# TASK DESCRIPTION
Return each line in the items below that contains the string "Coast". Uppercase and lowercase must match.
_ _ _ _ _ _ _
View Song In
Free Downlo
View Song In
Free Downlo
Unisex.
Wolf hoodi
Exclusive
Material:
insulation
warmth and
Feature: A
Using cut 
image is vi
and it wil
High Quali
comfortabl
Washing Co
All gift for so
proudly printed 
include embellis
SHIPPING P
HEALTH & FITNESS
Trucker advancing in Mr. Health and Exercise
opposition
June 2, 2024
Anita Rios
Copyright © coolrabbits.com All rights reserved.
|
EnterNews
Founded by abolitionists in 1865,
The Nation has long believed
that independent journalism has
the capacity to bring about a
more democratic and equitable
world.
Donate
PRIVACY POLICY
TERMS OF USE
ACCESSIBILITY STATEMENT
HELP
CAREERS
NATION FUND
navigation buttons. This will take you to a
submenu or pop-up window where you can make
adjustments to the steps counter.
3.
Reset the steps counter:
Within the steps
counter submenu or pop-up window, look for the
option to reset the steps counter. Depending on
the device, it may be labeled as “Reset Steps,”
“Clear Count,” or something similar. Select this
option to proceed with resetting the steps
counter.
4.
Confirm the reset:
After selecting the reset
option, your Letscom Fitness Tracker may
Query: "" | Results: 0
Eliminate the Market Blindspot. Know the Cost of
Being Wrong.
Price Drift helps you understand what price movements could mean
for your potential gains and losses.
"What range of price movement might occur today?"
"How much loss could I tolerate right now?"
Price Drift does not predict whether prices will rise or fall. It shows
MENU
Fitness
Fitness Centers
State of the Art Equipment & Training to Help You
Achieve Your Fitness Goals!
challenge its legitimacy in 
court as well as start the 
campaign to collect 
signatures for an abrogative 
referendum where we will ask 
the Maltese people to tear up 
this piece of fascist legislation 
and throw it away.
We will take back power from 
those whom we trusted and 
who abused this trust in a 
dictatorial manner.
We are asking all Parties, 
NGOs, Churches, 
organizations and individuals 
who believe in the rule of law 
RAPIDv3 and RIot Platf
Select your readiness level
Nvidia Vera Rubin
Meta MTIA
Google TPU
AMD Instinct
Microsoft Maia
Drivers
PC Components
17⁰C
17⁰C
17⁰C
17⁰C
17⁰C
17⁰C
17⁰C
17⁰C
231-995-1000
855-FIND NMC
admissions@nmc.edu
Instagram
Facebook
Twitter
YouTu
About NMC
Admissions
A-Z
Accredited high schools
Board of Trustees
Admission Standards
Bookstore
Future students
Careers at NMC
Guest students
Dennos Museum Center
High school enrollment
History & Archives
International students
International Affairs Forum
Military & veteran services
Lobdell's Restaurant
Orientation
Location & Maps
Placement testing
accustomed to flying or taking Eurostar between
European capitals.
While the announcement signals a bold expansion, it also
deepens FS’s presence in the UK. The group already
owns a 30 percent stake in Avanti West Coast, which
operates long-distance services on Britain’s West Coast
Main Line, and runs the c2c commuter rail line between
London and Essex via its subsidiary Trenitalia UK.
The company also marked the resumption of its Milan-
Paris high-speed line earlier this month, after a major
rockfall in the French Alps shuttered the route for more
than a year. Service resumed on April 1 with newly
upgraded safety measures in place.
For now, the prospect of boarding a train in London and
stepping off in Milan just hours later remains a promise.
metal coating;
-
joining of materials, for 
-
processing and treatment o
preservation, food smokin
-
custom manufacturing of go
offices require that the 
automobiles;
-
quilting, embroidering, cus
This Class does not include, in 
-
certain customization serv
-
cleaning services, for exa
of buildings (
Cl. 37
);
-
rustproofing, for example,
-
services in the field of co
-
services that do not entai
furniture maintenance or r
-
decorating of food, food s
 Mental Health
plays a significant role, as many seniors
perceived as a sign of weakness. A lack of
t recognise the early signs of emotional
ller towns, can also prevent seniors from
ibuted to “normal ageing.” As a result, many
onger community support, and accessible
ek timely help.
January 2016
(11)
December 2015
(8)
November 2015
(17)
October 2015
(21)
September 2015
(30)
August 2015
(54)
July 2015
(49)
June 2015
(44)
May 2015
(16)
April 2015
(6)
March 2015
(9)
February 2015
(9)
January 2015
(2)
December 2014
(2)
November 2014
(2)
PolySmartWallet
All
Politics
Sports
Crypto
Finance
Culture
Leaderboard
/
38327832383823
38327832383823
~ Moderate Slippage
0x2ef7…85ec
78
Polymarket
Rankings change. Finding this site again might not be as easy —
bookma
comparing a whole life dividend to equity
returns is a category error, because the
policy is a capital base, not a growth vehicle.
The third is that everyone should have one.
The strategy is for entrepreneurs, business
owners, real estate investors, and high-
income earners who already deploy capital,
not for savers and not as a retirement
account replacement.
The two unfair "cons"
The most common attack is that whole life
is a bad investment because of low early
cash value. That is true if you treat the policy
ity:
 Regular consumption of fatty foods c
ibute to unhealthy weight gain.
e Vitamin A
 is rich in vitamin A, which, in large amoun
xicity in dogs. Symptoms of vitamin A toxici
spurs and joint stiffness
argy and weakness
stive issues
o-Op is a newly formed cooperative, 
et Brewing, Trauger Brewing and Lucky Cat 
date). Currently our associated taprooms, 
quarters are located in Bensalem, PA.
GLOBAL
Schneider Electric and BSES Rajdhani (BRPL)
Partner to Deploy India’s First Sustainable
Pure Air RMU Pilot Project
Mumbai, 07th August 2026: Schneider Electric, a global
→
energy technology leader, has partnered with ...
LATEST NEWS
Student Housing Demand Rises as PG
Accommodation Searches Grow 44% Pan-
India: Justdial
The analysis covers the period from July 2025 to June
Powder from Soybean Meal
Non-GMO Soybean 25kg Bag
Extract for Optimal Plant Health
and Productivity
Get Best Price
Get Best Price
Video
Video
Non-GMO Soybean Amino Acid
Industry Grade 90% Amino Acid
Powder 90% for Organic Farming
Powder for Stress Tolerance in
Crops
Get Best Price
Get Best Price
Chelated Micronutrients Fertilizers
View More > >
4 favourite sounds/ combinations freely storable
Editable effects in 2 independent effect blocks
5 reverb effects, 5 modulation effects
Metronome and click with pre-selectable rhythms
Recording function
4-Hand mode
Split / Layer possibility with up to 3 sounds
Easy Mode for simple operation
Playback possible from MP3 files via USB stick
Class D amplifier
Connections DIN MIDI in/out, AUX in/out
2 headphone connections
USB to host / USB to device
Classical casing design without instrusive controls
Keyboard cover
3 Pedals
_ _ _ _ _ _ _
# FINISHED EXERCISE
owns a 30 percent stake in Avanti West Coast, which
operates long-distance services on Britain’s West Coast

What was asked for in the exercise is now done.